White women worked on average for three organizations and held 4 management positions in their careers while black and Hispanic women typically worked for 2 organizations and held 3 management positions. There were no important differences among the men. On average, they too, worked for three organizations but most held 5 management positions. This is consistent with their longer tenure in healthcare management.

If acquiring experience is important to attain higher level positions, than withdrawing from the workforce would be expected to exert a negative influence on career attainments. Table 17 examines this issue and shows blacks to be disadvantaged in that compared to the other groups--notably whites and Asians--they took less desirable jobs because of financial need and lack of opportunity. Moreover, they more than others took part time employment for the same reasons. These patterns were evident in the 1992 study as well. At that time (1992) white women, to a greater extent than blacks, told us they had taken less desirable jobs because of family needs. Today, while still a factor in one out five respondents, there are no important differences among the race/ethnic groups.
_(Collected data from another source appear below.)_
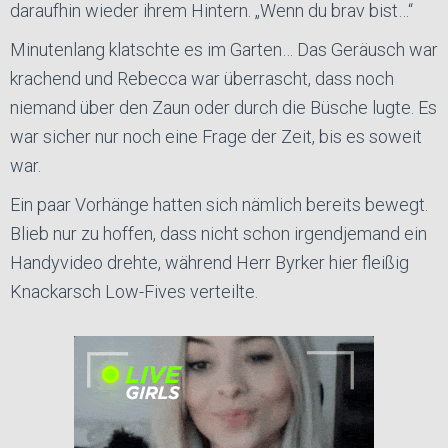
daraufhin wieder ihrem Hintern. „Wenn du brav bist…“
Minutenlang klatschte es im Garten… Das Geräusch war
krachend und Rebecca war überrascht, dass noch
niemand über den Zaun oder durch die Büsche lugte. Es
war sicher nur noch eine Frage der Zeit, bis es soweit
war.
Ein paar Vorhänge hatten sich nämlich bereits bewegt.
Blieb nur zu hoffen, dass nicht schon irgendjemand ein
Handyvideo drehte, während Herr Byrker hier fleißig
Knackarsch Low-Fives verteilte.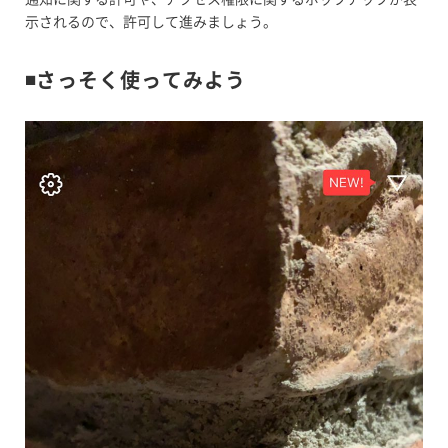
示されるので、許可して進みましょう。
◾️さっそく使ってみよう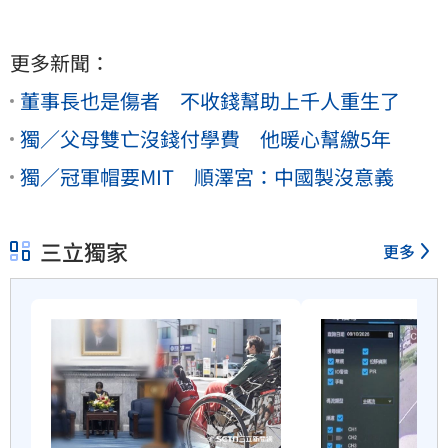
更多新聞：
董事長也是傷者 不收錢幫助上千人重生了
獨／父母雙亡沒錢付學費 他暖心幫繳5年
獨／冠軍帽要MIT 順澤宮：中國製沒意義
三立獨家
更多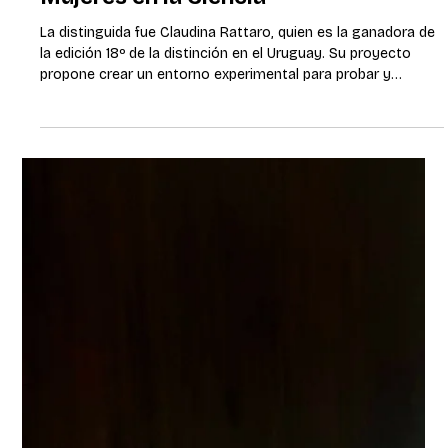
Parlamento: se realizó la entrega del
Premio L’Oréal Unesco “Por las
Mujeres en la Ciencia”
La distinguida fue Claudina Rattaro, quien es la ganadora de
la edición 18º de la distinción en el Uruguay. Su proyecto
propone crear un entorno experimental para probar y
desarrollar las redes móviles del futuro, combinando
tecnologías abiertas e inteligencia artificial. Montevideo, 24
de febrero de 2025. La edición 2025 del Premio L’Oréal
Unesco “Por las mujeres en la Ciencia” distinguió a la
Doctora en Ingeniería Eléctrica por la Facultad de Ingeniería
de la Universidad d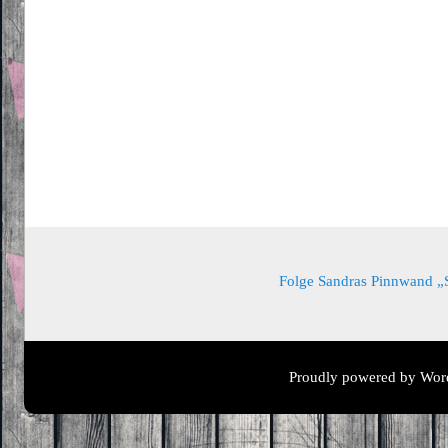
Folge Sandras Pinnwand „Sa
Proudly powered by Wor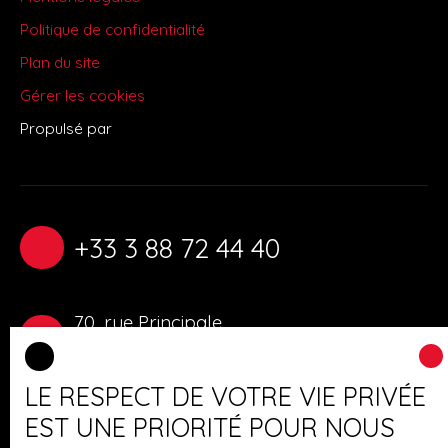
Politique de confidentialité
Plan du site
Gérer les cookies
Propulsé par
+33 3 88 72 44 40
70, rue Principale
67240 Gries
LE RESPECT DE VOTRE VIE PRIVÉE
EST UNE PRIORITÉ POUR NOUS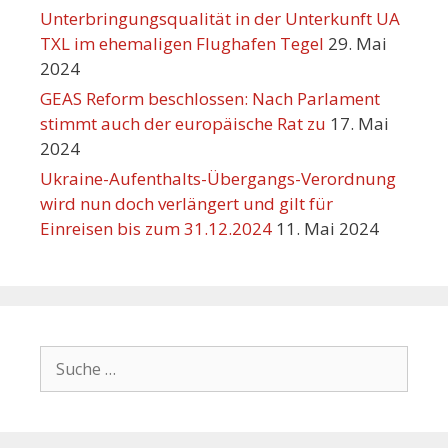
Unterbringungsqualität in der Unterkunft UA
TXL im ehemaligen Flughafen Tegel
29. Mai
2024
GEAS Reform beschlossen: Nach Parlament
stimmt auch der europäische Rat zu
17. Mai
2024
Ukraine-Aufenthalts-Übergangs-Verordnung
wird nun doch verlängert und gilt für
Einreisen bis zum 31.12.2024
11. Mai 2024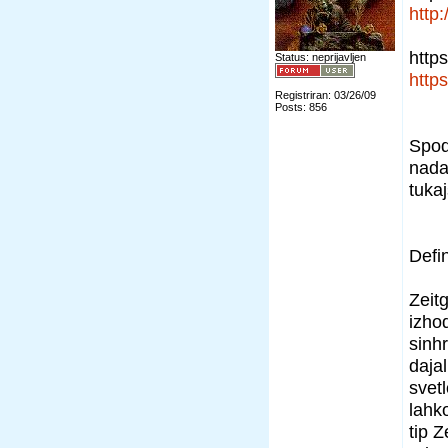
http
https
Status: neprijavljen
https
Registriran: 03/26/09
Posts: 856
Spod
nada
tuka
Defin
Zeitg
izho
sinh
daja
svetl
lahko
tip Z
Attitudes affecting careers. A volitional component can affect the career trajectory as well as education and years of experience accrued. In Table 18, respondents indicated their willingness to relocate and the impact of their family obligations on their careers. In 1992, we discerned that fewer white women had relocated to obtain a better position than blacks. Today, there are no significant differences between the race/ethnic groups. Likewise, in 1992, fewer whites (women and men) than blacks said they would move to a different city for career advancement; today, these differences are less apparent.

But some key attitudinal differences have persisted. For example, black men continue to be less willing to relocate to a rural or semi-rural location for an attractive career opportunity. And, disappointingly, blacks especially, but also Asians and Hispanics more than whites continue to assert they have been negatively affected by racial/ethnic discrimination in their careers. Indeed, in a sequel to this question, blacks expressed least satisfaction with the progress they have made toward meeting their overall career goals.

Overall, considering human capital explanations for the differential career outcomes, we observed that fewer black men have graduate degrees and along with Asian males, fewer have specialized training in healthcare management. Fewer black males were subsequently hired for a full time position in the organizations where they had their residency or fellowship. About half of the blacks identified whites as their main mentor; 97 percent of whites identified whites as their main mentor.

We continue to observe that blacks and other minorities launch their careers in the governmental sphere; whereas whites often begin in the not for profit hospital sector. White women (but not men) have worked for about one more organization and have had one more managerial position than minority women. While blacks today are as willing to relocate to another city as whites; they continue to reject rural and semi-rural settings. And all minorities claim that their careers were negatively affected by racial/ethnic discrimination and are less satisfied with their career progression than whites.